The Chairman of Germany's Federal Labor Agency speaks out against Economy Minister Rainer Bruederle's plan to attract skilled foreigners, saying Germany should first focus on mining the potential of its own workers.

Female engineer at work

Weise said companies need to do more to get skilled German women back to work

"We have to use the potential we already have here in the country," Frank-Juergen Weise, head of the Federal Labor Agency, told the Financial Times Deutschland on Monday. "We can't allow people to remain in unemployment only because their talents aren't being used."

Last week, Bruederle called for Germany to open its doors to skilled workers abroad, and suggested that businesses use financial incentives to attract employees.

Economic experts in Germany have warned that by 2014, the country will be lacking more than 200,000 engineers, scientists, and technicians. Many German companies are already complaining about a shortage of skilled workers.

Lack of child care keeps skilled women at home

Weise says that it's first and foremost up to companies to do more to attract qualified employees; looking abroad should be a last resort.

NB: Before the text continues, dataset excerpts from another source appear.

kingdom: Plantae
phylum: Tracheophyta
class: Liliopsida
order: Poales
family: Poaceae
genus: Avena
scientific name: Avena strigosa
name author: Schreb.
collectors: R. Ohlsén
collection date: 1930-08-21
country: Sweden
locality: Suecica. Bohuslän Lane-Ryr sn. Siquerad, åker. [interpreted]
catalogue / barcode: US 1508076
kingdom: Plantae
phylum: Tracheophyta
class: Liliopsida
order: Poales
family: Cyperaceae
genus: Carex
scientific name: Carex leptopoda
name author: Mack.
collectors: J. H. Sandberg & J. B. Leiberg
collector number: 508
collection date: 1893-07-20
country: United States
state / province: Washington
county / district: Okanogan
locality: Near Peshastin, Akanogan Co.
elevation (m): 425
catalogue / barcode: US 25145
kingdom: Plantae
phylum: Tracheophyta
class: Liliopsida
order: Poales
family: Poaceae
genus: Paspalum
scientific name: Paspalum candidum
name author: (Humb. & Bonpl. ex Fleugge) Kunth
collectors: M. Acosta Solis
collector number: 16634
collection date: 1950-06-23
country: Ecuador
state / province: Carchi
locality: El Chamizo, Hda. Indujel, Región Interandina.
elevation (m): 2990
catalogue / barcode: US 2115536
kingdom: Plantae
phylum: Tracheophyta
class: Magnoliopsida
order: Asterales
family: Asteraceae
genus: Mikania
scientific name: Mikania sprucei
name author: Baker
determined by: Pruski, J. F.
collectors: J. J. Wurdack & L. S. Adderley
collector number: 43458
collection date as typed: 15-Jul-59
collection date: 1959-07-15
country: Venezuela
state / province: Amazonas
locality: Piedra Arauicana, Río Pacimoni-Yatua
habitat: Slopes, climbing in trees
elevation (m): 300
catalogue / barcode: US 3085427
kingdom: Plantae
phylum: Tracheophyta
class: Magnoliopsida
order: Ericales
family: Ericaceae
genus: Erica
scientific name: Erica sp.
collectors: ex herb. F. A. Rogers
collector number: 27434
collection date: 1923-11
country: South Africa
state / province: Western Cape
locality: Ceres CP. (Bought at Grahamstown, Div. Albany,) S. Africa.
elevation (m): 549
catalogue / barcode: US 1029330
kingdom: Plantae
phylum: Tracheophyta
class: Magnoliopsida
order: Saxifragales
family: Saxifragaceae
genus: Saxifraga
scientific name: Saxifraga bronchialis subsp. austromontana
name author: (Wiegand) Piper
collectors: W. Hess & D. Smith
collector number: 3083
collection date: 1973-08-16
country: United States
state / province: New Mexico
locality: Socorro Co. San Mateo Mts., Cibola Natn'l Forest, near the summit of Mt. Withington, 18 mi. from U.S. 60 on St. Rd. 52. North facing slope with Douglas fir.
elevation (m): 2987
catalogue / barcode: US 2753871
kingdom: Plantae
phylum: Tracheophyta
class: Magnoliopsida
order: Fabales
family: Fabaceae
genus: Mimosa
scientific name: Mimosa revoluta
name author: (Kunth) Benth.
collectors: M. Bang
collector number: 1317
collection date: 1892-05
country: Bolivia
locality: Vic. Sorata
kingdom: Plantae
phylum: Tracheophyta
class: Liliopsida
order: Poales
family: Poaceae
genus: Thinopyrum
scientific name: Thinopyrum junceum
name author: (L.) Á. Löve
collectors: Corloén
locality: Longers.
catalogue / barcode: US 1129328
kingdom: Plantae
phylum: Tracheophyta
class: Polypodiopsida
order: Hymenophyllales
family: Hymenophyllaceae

"Those companies which want to attract and keep qualified workers have to offer something, and they can do this themselves; they don't need to turn to legislators," Weise said, citing a lack of child care programs as one example of a hurdle discouraging qualified women from re-entering the workforce.

Frank-Juergen Weise

Weise says Germany needs to tap into the potential of its own workforce before going abroad

"There simply aren't enough child care options, and given the current crisis, communities aren't in a position to do anything about it," Weise said. "It's also up to employers and employees to organize things in a way that they can combine work and family."

Meanwhile, Bavarian state premier Horst Seehofer also took aim at the measures proposed by Bruederle, telling the business daily Handelsblatt that the first step should be getting people out of work and back into jobs.

"The things we should be focusing on are education, qualifications and further training," Seehofer said.

According to Handelsblatt, however, many German companies are already discreetly searching for qualified workers such as IT and medical specialists in other parts of the world via English-, Russian-, and Polish-language Internet platforms, despite the fact that there's been an official ban on the active recruitment of foreign workers in Germany since 1973.